Evaluation Criteria That Actually Matter

Context window. CRE transactions involve long documents. An environmental report can run 150 pages. A title commitment with exceptions frequently exceeds 80 pages. Models with sub-32k context windows need chunking, which introduces extraction errors. Claude and Gemini 2.5 Pro both support over 1M tokens natively.

Tool use reliability. Agentic CRE workflows require models that call external tools: data APIs, GIS layers, utility databases, market data sources. GPT-4o and Claude have the most consistent tool call behavior in production. Gemini 2.5 has closed most of the reliability gaps present in earlier versions.
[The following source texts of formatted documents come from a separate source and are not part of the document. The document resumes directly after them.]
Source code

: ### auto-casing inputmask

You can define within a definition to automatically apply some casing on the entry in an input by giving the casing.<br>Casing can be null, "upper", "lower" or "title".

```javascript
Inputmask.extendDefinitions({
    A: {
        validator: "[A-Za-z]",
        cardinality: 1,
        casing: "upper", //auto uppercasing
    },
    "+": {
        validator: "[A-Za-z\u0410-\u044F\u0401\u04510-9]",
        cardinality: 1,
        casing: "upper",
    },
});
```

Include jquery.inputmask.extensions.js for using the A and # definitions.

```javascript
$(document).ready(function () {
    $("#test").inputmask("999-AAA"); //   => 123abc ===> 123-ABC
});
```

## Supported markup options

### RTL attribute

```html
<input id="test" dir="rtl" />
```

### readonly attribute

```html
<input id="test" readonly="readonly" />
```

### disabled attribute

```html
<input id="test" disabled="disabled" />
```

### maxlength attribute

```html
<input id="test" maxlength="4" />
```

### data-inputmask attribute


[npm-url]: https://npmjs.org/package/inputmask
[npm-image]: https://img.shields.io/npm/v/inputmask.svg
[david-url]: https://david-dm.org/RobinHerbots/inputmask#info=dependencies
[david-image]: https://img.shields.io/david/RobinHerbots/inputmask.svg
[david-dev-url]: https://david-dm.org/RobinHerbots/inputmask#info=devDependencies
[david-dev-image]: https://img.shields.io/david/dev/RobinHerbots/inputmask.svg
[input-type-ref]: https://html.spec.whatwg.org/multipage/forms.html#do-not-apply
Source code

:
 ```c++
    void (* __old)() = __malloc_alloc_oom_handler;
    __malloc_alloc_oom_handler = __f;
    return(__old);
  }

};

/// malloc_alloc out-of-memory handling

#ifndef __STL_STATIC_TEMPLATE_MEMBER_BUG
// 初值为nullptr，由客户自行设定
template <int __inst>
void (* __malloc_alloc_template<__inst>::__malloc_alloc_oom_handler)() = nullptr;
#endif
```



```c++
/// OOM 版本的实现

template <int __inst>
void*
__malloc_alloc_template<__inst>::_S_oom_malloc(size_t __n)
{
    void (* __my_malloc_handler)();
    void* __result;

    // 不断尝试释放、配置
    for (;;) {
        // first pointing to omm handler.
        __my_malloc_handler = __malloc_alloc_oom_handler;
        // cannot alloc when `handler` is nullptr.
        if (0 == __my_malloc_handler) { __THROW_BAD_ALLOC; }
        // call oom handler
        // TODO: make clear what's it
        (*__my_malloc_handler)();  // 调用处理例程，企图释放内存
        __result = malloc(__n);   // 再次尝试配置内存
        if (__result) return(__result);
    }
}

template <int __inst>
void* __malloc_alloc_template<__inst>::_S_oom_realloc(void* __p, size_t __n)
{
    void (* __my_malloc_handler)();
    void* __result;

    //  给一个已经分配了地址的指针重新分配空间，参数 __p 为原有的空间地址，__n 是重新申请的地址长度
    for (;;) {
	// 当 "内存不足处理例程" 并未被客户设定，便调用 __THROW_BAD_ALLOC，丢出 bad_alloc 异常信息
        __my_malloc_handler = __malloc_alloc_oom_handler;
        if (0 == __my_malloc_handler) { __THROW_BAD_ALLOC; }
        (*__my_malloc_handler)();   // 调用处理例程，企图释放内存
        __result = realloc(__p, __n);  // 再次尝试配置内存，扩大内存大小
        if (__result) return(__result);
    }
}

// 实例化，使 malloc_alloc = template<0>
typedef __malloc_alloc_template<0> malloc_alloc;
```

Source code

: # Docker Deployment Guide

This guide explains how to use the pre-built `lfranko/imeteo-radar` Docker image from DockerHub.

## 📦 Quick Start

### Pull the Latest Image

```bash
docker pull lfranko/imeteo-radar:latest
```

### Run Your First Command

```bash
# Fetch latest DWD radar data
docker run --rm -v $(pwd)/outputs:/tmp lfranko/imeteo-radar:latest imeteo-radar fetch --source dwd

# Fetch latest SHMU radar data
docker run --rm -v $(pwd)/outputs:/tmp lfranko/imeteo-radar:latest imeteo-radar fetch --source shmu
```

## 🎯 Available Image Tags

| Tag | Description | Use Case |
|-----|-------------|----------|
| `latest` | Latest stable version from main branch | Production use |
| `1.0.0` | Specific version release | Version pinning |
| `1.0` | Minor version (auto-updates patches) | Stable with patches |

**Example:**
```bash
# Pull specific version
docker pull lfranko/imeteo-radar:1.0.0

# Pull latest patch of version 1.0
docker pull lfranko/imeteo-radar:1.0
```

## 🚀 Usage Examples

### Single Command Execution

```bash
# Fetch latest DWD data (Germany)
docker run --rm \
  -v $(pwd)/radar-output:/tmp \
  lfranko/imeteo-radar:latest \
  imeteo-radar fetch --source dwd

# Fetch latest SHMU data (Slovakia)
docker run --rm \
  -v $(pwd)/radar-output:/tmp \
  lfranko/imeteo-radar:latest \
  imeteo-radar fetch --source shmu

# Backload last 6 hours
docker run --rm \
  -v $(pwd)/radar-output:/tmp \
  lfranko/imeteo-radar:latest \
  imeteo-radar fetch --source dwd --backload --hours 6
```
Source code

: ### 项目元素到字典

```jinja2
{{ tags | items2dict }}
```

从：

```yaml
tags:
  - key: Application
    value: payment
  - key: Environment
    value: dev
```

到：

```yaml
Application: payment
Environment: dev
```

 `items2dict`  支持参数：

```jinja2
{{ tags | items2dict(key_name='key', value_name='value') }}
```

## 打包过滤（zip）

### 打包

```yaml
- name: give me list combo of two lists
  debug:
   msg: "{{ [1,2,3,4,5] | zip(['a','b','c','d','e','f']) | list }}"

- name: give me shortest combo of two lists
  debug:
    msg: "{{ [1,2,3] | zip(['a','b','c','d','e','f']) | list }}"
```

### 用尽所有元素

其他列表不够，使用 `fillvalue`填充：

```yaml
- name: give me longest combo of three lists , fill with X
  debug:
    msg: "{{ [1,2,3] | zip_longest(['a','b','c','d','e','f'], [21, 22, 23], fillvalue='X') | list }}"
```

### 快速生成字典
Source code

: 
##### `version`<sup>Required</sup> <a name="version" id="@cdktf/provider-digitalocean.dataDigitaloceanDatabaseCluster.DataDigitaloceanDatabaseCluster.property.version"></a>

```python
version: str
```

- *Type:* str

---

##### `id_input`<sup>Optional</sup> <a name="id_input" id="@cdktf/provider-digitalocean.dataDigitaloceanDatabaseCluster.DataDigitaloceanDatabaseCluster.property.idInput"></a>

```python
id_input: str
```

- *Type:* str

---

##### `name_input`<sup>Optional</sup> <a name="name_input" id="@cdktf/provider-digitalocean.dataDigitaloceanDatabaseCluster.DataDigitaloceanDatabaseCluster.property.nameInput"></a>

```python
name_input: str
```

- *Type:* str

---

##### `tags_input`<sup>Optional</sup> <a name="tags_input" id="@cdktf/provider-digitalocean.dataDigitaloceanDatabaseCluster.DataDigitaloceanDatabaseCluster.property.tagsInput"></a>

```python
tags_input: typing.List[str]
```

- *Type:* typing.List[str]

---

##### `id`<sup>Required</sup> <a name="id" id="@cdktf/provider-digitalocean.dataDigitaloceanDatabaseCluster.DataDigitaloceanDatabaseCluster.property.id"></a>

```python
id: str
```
Structured output fidelity. If a workflow depends on JSON extraction from documents -- rent roll tables, budget variances, contract terms -- the model must reliably produce valid structured output without hallucinating fields. Test against your actual document formats before committing.

Cost at scale. A single site screening campaign can generate 500-2,000 model calls. At $0.015 per 1k tokens for GPT-4o, that compounds quickly. For high-volume, lower-complexity tasks, route to Flash or a hosted Llama variant.

Latency. Synchronous workflows (a team member waiting on a result) tolerate up to 30 seconds. Batch overnight jobs can tolerate 5-10 minutes. Match latency requirements to model speed before deploying at scale.

Build vs. Buy: The Model Layer Question

Most enterprise CRE platforms bundle a default model. That default may not be optimal for your most important workflows. The right question is not which platform uses which model -- it is whether the platform allows model routing or override.

AI-native firms building CRE workflows on the full stack have the flexibility to match model to task. For a 12-workflow development operation, model optimization across the stack can cut inference cost 40-60% and materially improve analytical accuracy on the highest-stakes outputs.

The selection framework is not complicated. Classify workflows by document intensity, reasoning depth, multimodal requirement and volume. Test two or three models on representative inputs. The performance gap is visible within a day.